**SOURCE MATERIAL:**
__________
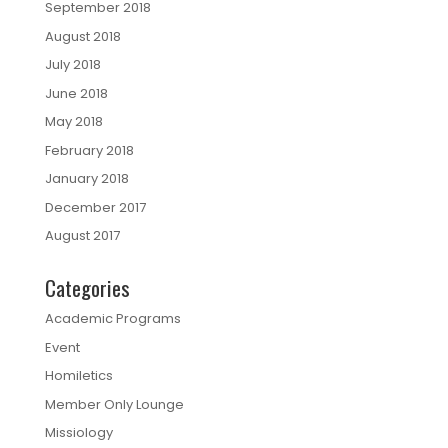
September 2018
August 2018
July 2018
June 2018
May 2018
February 2018
January 2018
December 2017
August 2017
Categories
Academic Programs
Event
Homiletics
Member Only Lounge
Missiology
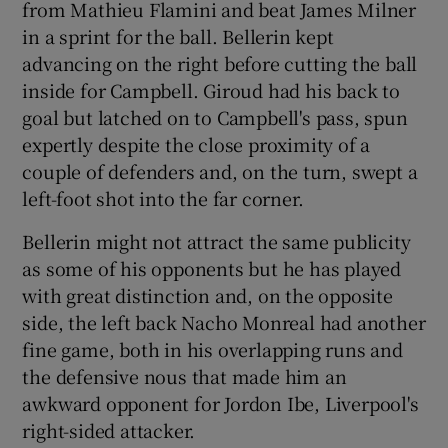
from Mathieu Flamini and beat James Milner
in a sprint for the ball. Bellerin kept
advancing on the right before cutting the ball
inside for Campbell. Giroud had his back to
goal but latched on to Campbell's pass, spun
expertly despite the close proximity of a
couple of defenders and, on the turn, swept a
left-foot shot into the far corner.
Bellerin might not attract the same publicity
as some of his opponents but he has played
with great distinction and, on the opposite
side, the left back Nacho Monreal had another
fine game, both in his overlapping runs and
the defensive nous that made him an
awkward opponent for Jordon Ibe, Liverpool's
right-sided attacker.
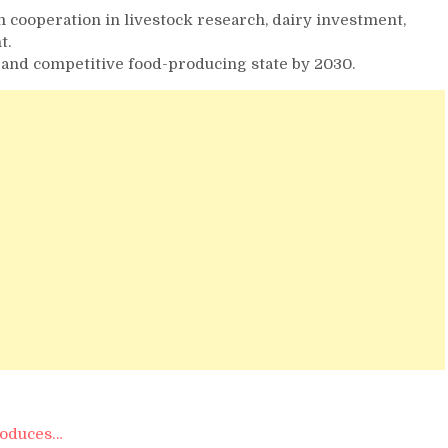
cooperation in livestock research, dairy investment,
t.
 and competitive food-producing state by 2030.
troduces…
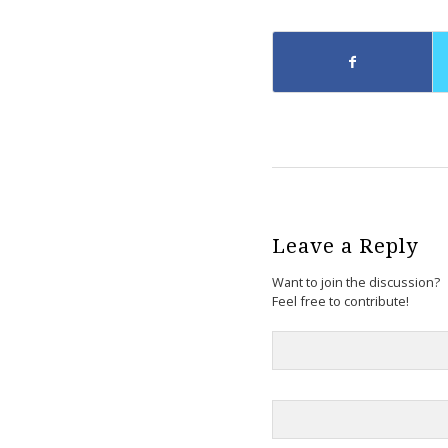
Leave a Reply
Want to join the discussion?
Feel free to contribute!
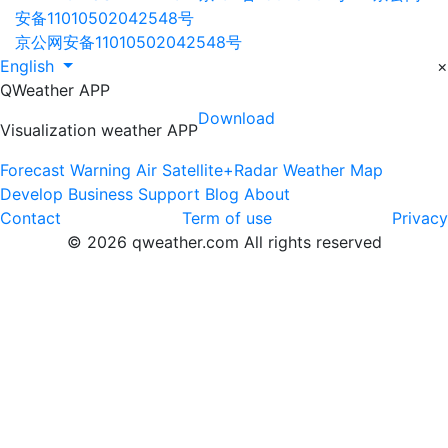
安备11010502042548号
京公网安备11010502042548号
English
×
QWeather APP
Download
Visualization weather APP
Forecast
Warning
Air
Satellite+Radar
Weather Map
Develop
Business
Support
Blog
About
Contact
Term of use
Privacy
© 2026 qweather.com All rights reserved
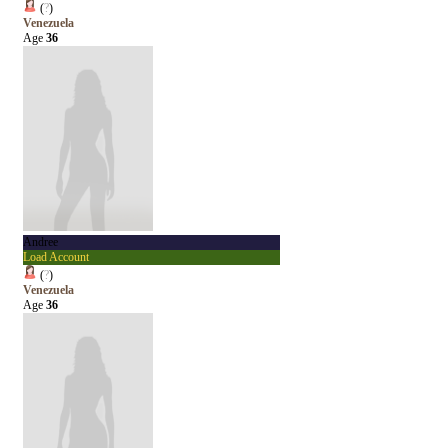
(
?
)
Venezuela
Age
36
Andree
Load Account
(
?
)
Venezuela
Age
36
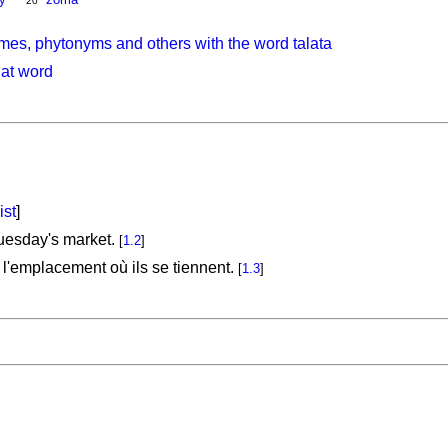
20
mes, phytonyms and others with the word talata
hat word
ist
]
uesday's market.
[
1.2
]
l'emplacement où ils se tiennent.
[
1.3
]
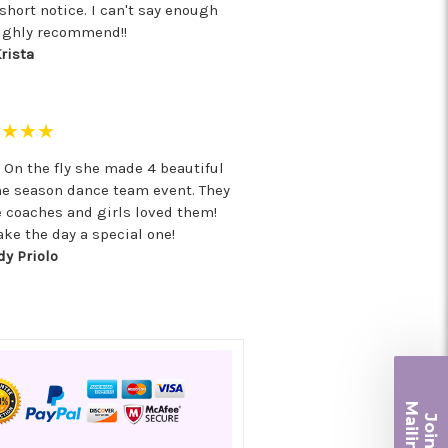
hort notice. I can't say enough
ighly recommend!!
rista
★★★★
! On the fly she made 4 beautiful
he season dance team event. They
e coaches and girls loved them!
ke the day a special one!
y Priolo
Ma
Join ou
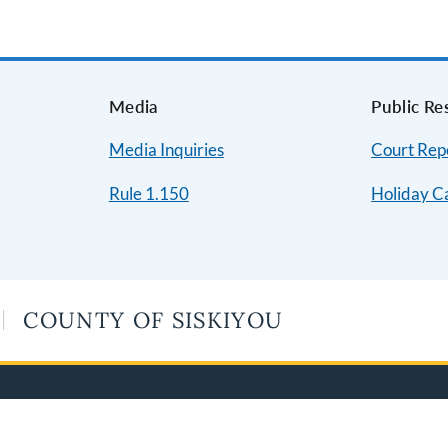
s
Media
Public Re
Media Inquiries
Court Repo
Rule 1.150
Holiday C
COUNTY OF SISKIYOU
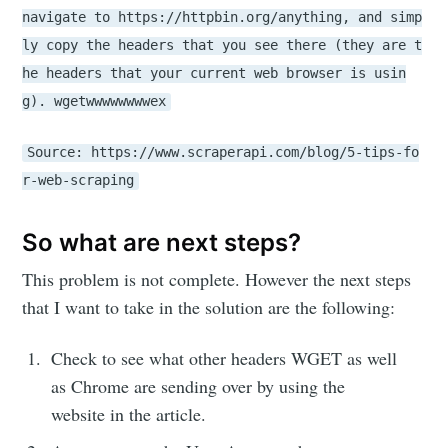
navigate to https://httpbin.org/anything, and simp
ly copy the headers that you see there (they are t
he headers that your current web browser is usin
g). wgetwwwwwwwwex
Source: https://www.scraperapi.com/blog/5-tips-fo
r-web-scraping
So what are next steps?
This problem is not complete. However the next steps
that I want to take in the solution are the following:
Check to see what other headers WGET as well
as Chrome are sending over by using the
website in the article.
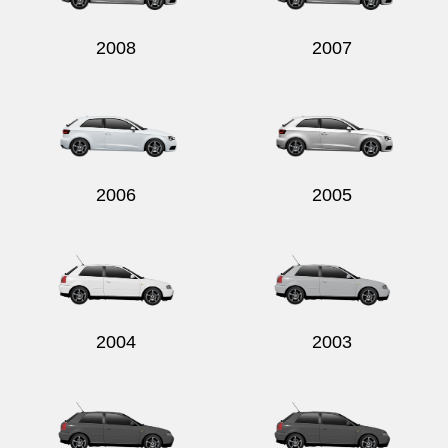
2008
2007
2006
2005
2004
2003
__________
**WORK TASK:** Would you write out exactly the lines above, starting at the line containing "and competitive food-producing" and stopping after the line containing "Weather Map"? Omit the pictures.

**WRITTEN RESPONSE:**
 and competitive food-producing state by 2030.
troduces…
Leave a Reply
Want to join the discussion?
Feel free to contribute!
安备11010502042548号
京公网安备11010502042548号
English
×
QWeather APP
Download
Visualization weather APP
Forecast
Warning
Air
Satellite+Radar
Weather Map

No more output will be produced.